## What you will do
Your answer should consist of every line from the records that holds the string "select".

## Dataset excerpts

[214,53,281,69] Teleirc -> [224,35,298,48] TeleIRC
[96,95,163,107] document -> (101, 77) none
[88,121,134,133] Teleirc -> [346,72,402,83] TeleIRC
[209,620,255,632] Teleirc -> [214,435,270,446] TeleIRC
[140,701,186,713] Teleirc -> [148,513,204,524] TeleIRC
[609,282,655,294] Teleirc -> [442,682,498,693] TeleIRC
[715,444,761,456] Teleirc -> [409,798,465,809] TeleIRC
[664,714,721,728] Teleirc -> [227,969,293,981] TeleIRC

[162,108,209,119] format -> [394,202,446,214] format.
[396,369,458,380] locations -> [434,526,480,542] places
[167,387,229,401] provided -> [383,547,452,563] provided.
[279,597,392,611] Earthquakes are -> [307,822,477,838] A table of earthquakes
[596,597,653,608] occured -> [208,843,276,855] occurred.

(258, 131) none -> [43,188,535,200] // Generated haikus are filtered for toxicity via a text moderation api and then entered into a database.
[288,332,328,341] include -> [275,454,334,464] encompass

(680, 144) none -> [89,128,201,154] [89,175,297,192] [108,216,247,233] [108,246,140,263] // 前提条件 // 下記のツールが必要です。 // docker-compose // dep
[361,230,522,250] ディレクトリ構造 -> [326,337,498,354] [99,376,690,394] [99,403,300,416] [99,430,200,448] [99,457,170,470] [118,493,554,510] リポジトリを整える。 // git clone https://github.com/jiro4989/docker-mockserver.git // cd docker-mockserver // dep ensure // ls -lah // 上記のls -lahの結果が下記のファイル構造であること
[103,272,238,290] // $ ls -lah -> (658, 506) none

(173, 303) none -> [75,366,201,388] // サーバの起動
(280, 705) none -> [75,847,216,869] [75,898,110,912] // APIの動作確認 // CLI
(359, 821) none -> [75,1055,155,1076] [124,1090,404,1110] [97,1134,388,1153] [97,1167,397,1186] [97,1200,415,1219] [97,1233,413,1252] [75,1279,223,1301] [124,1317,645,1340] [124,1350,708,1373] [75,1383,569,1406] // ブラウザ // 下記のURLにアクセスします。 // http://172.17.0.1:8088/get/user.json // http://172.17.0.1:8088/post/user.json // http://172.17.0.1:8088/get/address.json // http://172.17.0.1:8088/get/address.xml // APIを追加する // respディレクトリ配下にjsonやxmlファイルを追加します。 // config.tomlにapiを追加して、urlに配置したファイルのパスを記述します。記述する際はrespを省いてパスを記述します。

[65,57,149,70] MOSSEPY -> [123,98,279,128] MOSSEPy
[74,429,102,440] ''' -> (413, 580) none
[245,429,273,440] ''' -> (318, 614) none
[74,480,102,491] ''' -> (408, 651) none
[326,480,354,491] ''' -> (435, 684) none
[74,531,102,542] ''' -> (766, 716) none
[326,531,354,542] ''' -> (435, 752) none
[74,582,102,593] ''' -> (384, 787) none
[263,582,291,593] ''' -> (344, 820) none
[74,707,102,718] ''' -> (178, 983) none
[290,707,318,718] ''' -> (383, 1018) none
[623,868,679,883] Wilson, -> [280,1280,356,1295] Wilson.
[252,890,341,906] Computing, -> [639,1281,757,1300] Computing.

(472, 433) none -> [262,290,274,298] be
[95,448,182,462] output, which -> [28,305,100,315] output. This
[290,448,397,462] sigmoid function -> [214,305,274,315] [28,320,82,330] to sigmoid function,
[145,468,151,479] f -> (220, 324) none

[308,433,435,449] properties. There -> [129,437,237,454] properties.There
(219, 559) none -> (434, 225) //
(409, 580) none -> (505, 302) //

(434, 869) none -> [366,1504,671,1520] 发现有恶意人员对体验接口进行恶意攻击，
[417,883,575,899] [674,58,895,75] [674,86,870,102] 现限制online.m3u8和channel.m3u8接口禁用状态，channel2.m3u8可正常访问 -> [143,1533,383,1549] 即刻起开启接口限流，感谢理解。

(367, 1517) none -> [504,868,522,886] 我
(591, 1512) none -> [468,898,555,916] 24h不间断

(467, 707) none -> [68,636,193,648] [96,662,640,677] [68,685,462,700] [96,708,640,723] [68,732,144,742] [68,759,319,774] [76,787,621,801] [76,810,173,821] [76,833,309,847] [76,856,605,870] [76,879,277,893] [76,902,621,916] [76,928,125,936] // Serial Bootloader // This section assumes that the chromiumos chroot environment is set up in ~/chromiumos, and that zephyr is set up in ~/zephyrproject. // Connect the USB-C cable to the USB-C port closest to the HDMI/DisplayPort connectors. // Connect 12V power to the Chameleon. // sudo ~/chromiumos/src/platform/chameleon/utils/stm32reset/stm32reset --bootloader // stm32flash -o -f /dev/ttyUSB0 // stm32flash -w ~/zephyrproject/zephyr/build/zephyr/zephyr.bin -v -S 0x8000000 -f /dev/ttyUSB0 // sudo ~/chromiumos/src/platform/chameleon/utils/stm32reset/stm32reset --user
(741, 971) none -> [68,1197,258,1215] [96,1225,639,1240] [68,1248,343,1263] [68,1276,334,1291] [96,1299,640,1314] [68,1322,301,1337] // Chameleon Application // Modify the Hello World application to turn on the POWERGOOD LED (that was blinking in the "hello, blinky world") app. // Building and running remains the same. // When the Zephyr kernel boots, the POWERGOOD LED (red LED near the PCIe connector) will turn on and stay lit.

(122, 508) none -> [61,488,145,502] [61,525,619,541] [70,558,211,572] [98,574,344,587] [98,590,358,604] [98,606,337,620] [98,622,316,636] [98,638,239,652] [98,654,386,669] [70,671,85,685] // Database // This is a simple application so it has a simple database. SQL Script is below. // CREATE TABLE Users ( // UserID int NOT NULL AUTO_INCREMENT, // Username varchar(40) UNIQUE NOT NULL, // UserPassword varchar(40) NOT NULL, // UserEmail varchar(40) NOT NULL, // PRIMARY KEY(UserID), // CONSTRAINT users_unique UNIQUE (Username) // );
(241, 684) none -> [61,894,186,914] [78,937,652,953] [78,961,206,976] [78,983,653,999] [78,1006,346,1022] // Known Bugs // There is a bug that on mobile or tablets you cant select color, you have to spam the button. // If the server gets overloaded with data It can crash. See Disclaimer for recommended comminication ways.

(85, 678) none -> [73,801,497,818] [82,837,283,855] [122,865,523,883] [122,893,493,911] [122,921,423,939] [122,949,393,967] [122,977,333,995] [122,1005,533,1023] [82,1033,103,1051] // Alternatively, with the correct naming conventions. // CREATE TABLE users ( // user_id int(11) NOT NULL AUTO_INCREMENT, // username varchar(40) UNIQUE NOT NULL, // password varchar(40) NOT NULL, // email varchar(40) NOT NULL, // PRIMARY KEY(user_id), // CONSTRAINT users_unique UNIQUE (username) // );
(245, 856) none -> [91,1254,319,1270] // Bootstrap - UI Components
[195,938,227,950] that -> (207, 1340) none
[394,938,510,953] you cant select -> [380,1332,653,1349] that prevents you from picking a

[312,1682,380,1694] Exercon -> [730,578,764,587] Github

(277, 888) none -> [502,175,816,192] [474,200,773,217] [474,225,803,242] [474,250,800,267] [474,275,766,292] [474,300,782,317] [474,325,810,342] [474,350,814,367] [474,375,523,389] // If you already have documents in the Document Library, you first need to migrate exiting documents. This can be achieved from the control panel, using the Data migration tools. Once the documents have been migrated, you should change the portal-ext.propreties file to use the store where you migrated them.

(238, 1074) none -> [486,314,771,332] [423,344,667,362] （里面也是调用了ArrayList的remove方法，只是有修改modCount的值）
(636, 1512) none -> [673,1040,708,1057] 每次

## Solution to the problem
(241, 684) none -> [61,894,186,914] [78,937,652,953] [78,961,206,976] [78,983,653,999] [78,1006,346,1022] // Known Bugs // There is a bug that on mobile or tablets you cant select color, you have to spam the button. // If the server gets overloaded with data It can crash. See Disclaimer for recommended comminication ways.
[394,938,510,953] you cant select -> [380,1332,653,1349] that prevents you from picking a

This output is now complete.